I wish it were not so. I wish I was braver, I wish society was braver. I wish medical care didn’t lead to bankruptcy. I wish me and my friends and my family had a death coach.

A lady had ALS. Before it got really hairy, she made plans. While she could still function, while she could still move and talk and think, she had a party and invited everyone important to her. They drank and laughed and reminisced and when each guest left she gave them one or several of her belongings and then she said goodbye – not the see you later kind, but the I love you and this time tomorrow I’ll be dead kind. After all the guests had departed she called her doctor. The next morning the two of them traveled to a predetermined spot, a wonderful meadow with rolling hills and tall grass. An Adirondack chair sat alone beneath the shade of a sycamore. She sat in it. Looked straight ahead. The doctor administered an injection, then a second. Her eyes gently closed and the rustling wind brushed her cheek. Her heart stopped and her soul flew. She had an exit strategy. Executed it perfectly. She played God, on herself. She was her own master. It took guts. Was she a brave badass or a sinner? You can answer that question for yourself, but she did what worked for her. She seized the control while she still had it. Control is not likely for the rest of us, and as such, as a society, we’re failing.

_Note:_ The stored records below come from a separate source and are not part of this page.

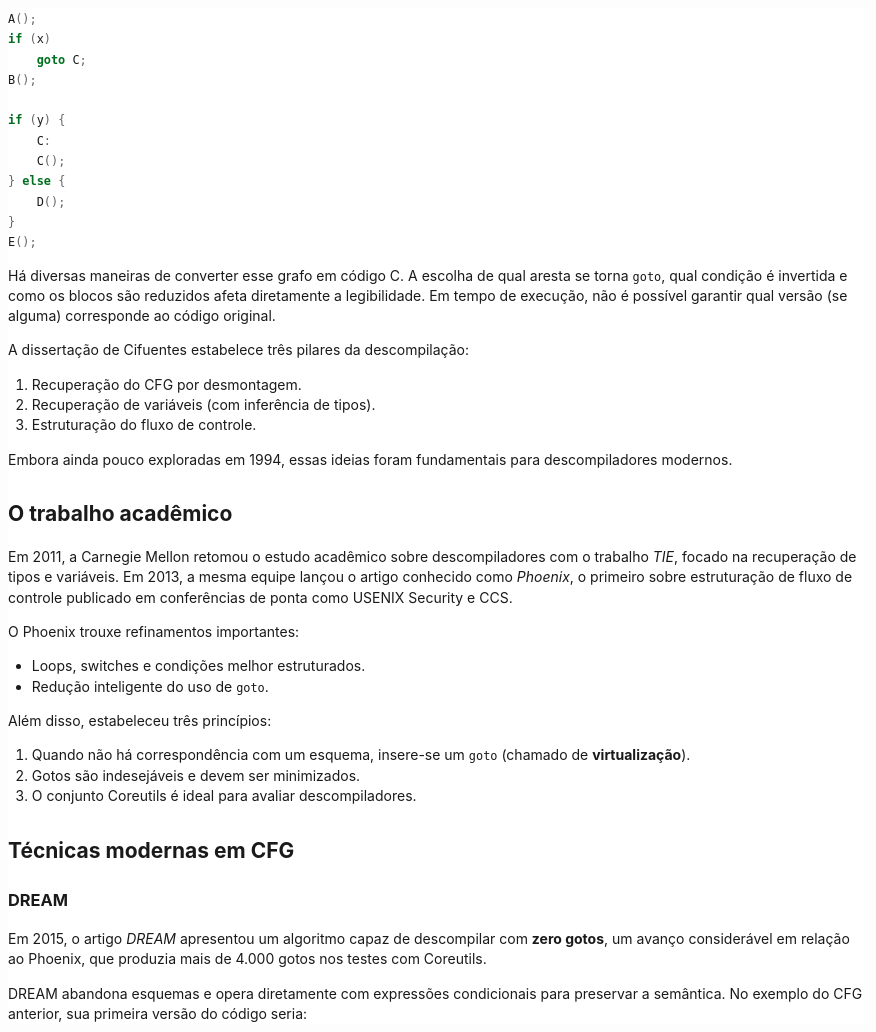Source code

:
 ```C++
A();
if (x)
    goto C;
B();

if (y) {
    C:
    C();
} else {
    D();
}
E();
```

Há diversas maneiras de converter esse grafo em código C. A escolha de qual aresta se torna `goto`, qual condição é invertida e como os blocos são reduzidos afeta diretamente a legibilidade. Em tempo de execução, não é possível garantir qual versão (se alguma) corresponde ao código original.

A dissertação de Cifuentes estabelece três pilares da descompilação:

1. Recuperação do CFG por desmontagem.
2. Recuperação de variáveis (com inferência de tipos).
3. Estruturação do fluxo de controle.

Embora ainda pouco exploradas em 1994, essas ideias foram fundamentais para descompiladores modernos.

## O trabalho acadêmico

Em 2011, a Carnegie Mellon retomou o estudo acadêmico sobre descompiladores com o trabalho *TIE*, focado na recuperação de tipos e variáveis. Em 2013, a mesma equipe lançou o artigo conhecido como *Phoenix*, o primeiro sobre estruturação de fluxo de controle publicado em conferências de ponta como USENIX Security e CCS.

O Phoenix trouxe refinamentos importantes:

* Loops, switches e condições melhor estruturados.
* Redução inteligente do uso de `goto`.

Além disso, estabeleceu três princípios:

1. Quando não há correspondência com um esquema, insere-se um `goto` (chamado de **virtualização**).
2. Gotos são indesejáveis e devem ser minimizados.
3. O conjunto Coreutils é ideal para avaliar descompiladores.

## Técnicas modernas em CFG

### DREAM

Em 2015, o artigo *DREAM* apresentou um algoritmo capaz de descompilar com **zero gotos**, um avanço considerável em relação ao Phoenix, que produzia mais de 4.000 gotos nos testes com Coreutils.

DREAM abandona esquemas e opera diretamente com expressões condicionais para preservar a semântica. No exemplo do CFG anterior, sua primeira versão do código seria:
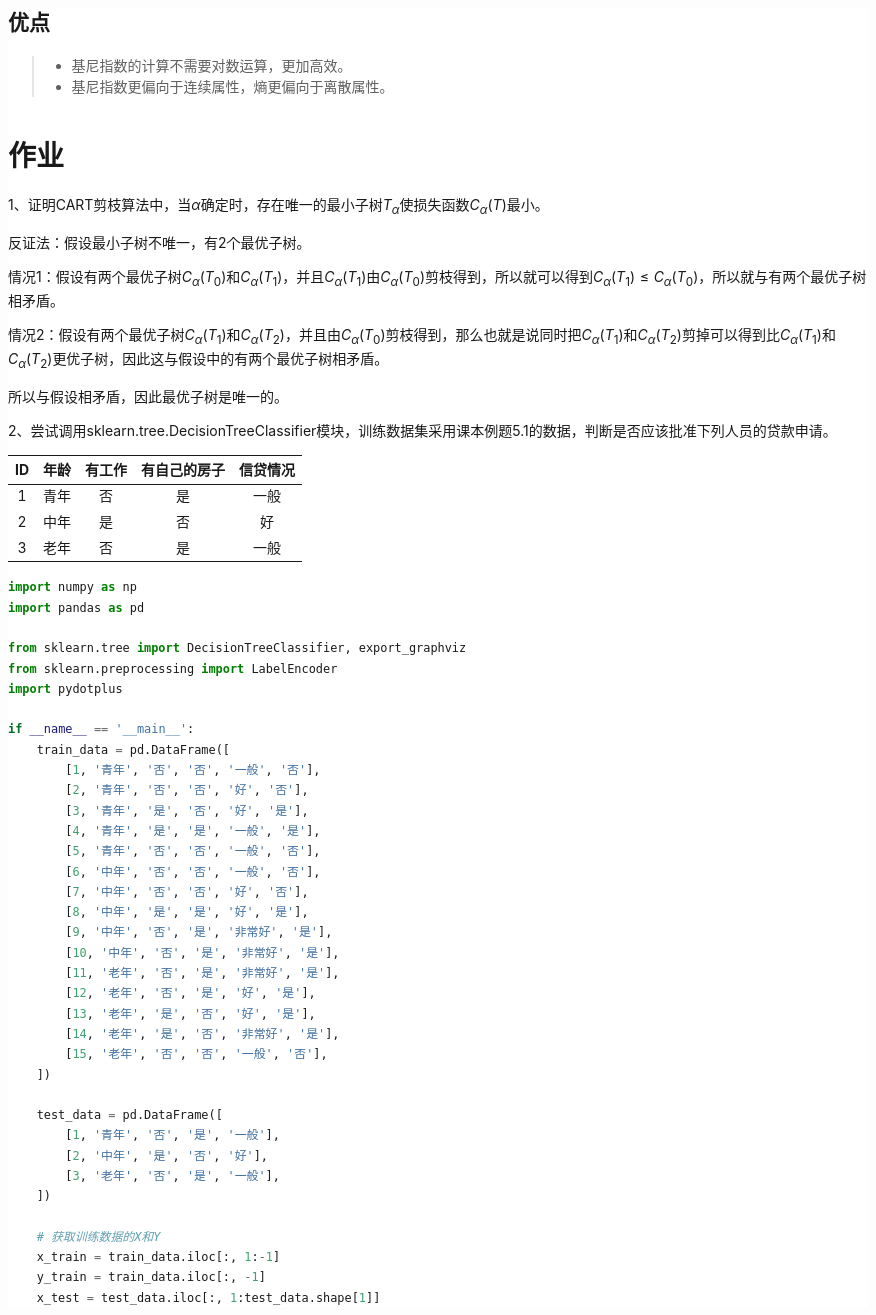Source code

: ## 优点

>* 基尼指数的计算不需要对数运算，更加高效。
>* 基尼指数更偏向于连续属性，熵更偏向于离散属性。

# 作业

1、证明CART剪枝算法中，当$\alpha$确定时，存在唯一的最小子树$T_{\alpha}$使损失函数$C_{\alpha}(T)$最小。

反证法：假设最小子树不唯一，有2个最优子树。

情况1：假设有两个最优子树$C_{\alpha}(T_{0})$和$C_{\alpha}(T_{1})$，并且$C_{\alpha}(T_{1})$由$C_{\alpha}(T_{0})$剪枝得到，所以就可以得到$C_{\alpha}(T_{1}) \leq C_{\alpha}(T_{0})$，所以就与有两个最优子树相矛盾。

情况2：假设有两个最优子树$C_{\alpha}(T_{1})$和$C_{\alpha}(T_{2})$，并且由$C_{\alpha}(T_{0})$剪枝得到，那么也就是说同时把$C_{\alpha}(T_{1})$和$C_{\alpha}(T_{2})$剪掉可以得到比$C_{\alpha}(T_{1})$和$C_{\alpha}(T_{2})$更优子树，因此这与假设中的有两个最优子树相矛盾。

所以与假设相矛盾，因此最优子树是唯一的。

2、尝试调用sklearn.tree.DecisionTreeClassifier模块，训练数据集采用课本例题5.1的数据，判断是否应该批准下列人员的贷款申请。

| ID | 年龄 | 有工作 | 有自己的房子 | 信贷情况 |
| :---: | :---: | :---: | :---: | :---: |
| 1 | 青年 | 否 | 是 | 一般 |
| 2 | 中年 | 是 | 否 | 好 |
| 3 | 老年 | 否 | 是 | 一般 |

```python
import numpy as np
import pandas as pd

from sklearn.tree import DecisionTreeClassifier, export_graphviz
from sklearn.preprocessing import LabelEncoder
import pydotplus

if __name__ == '__main__':
    train_data = pd.DataFrame([
        [1, '青年', '否', '否', '一般', '否'],
        [2, '青年', '否', '否', '好', '否'],
        [3, '青年', '是', '否', '好', '是'],
        [4, '青年', '是', '是', '一般', '是'],
        [5, '青年', '否', '否', '一般', '否'],
        [6, '中年', '否', '否', '一般', '否'],
        [7, '中年', '否', '否', '好', '否'],
        [8, '中年', '是', '是', '好', '是'],
        [9, '中年', '否', '是', '非常好', '是'],
        [10, '中年', '否', '是', '非常好', '是'],
        [11, '老年', '否', '是', '非常好', '是'],
        [12, '老年', '否', '是', '好', '是'],
        [13, '老年', '是', '否', '好', '是'],
        [14, '老年', '是', '否', '非常好', '是'],
        [15, '老年', '否', '否', '一般', '否'],
    ])

    test_data = pd.DataFrame([
        [1, '青年', '否', '是', '一般'],
        [2, '中年', '是', '否', '好'],
        [3, '老年', '否', '是', '一般'],
    ])

    # 获取训练数据的X和Y
    x_train = train_data.iloc[:, 1:-1]
    y_train = train_data.iloc[:, -1]
    x_test = test_data.iloc[:, 1:test_data.shape[1]]
```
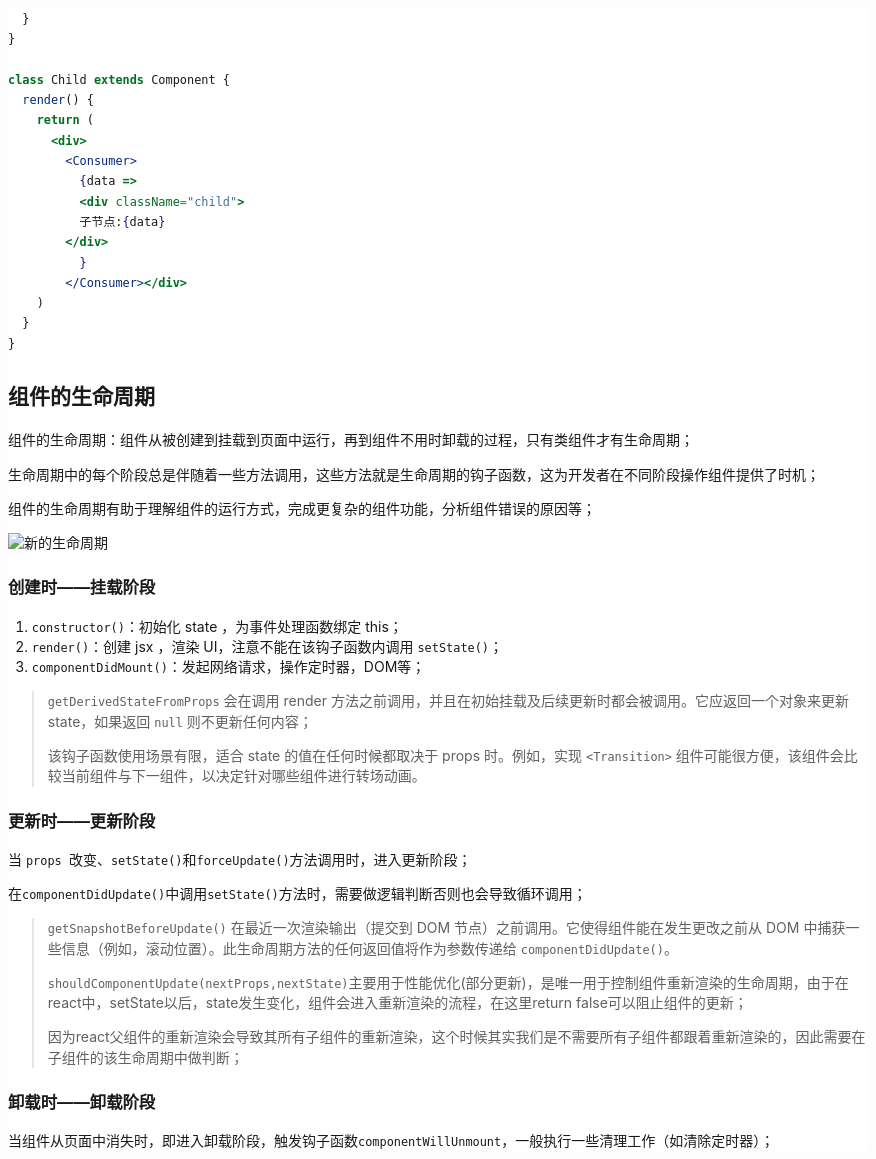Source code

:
 ```jsx
  }
}

class Child extends Component {
  render() {
    return (
      <div>
        <Consumer>
          {data => 
          <div className="child">
          子节点:{data}
        </div>
          }
        </Consumer></div>
    )
  }
}
```

## 组件的生命周期

组件的生命周期：组件从被创建到挂载到页面中运行，再到组件不用时卸载的过程，只有类组件才有生命周期；

生命周期中的每个阶段总是伴随着一些方法调用，这些方法就是生命周期的钩子函数，这为开发者在不同阶段操作组件提供了时机；

组件的生命周期有助于理解组件的运行方式，完成更复杂的组件功能，分析组件错误的原因等；

![新的生命周期](D:\Mahoo12138\Picture\Development\react\2021071322465195.png)

### 创建时——挂载阶段

1. `constructor()`：初始化 state ，为事件处理函数绑定 this；
2.  `render()`：创建 jsx ，渲染 UI，注意不能在该钩子函数内调用 `setState()`；
3. `componentDidMount()`：发起网络请求，操作定时器，DOM等；

> `getDerivedStateFromProps` 会在调用 render 方法之前调用，并且在初始挂载及后续更新时都会被调用。它应返回一个对象来更新 state，如果返回 `null` 则不更新任何内容；
>
> 该钩子函数使用场景有限，适合 state 的值在任何时候都取决于 props 时。例如，实现 `<Transition>` 组件可能很方便，该组件会比较当前组件与下一组件，以决定针对哪些组件进行转场动画。

### 更新时——更新阶段

当 `props `改变、`setState()`和`forceUpdate()`方法调用时，进入更新阶段；

在`componentDidUpdate()`中调用`setState()`方法时，需要做逻辑判断否则也会导致循环调用；

> `getSnapshotBeforeUpdate()` 在最近一次渲染输出（提交到 DOM 节点）之前调用。它使得组件能在发生更改之前从 DOM 中捕获一些信息（例如，滚动位置）。此生命周期方法的任何返回值将作为参数传递给 `componentDidUpdate()`。
>
> `shouldComponentUpdate(nextProps,nextState)`主要用于性能优化(部分更新)，是唯一用于控制组件重新渲染的生命周期，由于在react中，setState以后，state发生变化，组件会进入重新渲染的流程，在这里return false可以阻止组件的更新；
>
> 因为react父组件的重新渲染会导致其所有子组件的重新渲染，这个时候其实我们是不需要所有子组件都跟着重新渲染的，因此需要在子组件的该生命周期中做判断；

### 卸载时——卸载阶段

当组件从页面中消失时，即进入卸载阶段，触发钩子函数`componentWillUnmount`，一般执行一些清理工作（如清除定时器）；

“If I ever get like that, if that ever happens to me, just shoot me.” I think I’ve seen people say stuff like that in the movies and I’m pretty sure I’ve heard adults in real life say it too. The inference is that when the physical body breaks down to a serious degree, when failing health crosses a certain invisible threshold, someone should end it, that it would be better for everyone. That’s a heavy trip. Probably not very practical. If such talk was taken seriously, we’d have an onslaught of people descending on the world’s hospitals and care facilities, pillows in hand, walking toward a loved with (I suppose) merciful intent. Asking friends and family to commit murder isn’t the answer. The answer lies in somehow empowering the dying.

Medical science won’t save us. No one in a position of authority, no one with intellectual knowledge of such things, will give us timely, fact-based, definitive counsel: Okay Patrick, it’s all downhill from here, your quality of life, your grip on reality, your mastery of thought and body parts will be slipping from this point forward … I’m putting a pill on your nightstand, you don’t have to take it today, you don’t have to take it at all, but…

It would be silly to go through life as a passive observer. Same thing with death methinks. I don’t suggest dwelling on exit strategies but I’m on the lookout for better ones.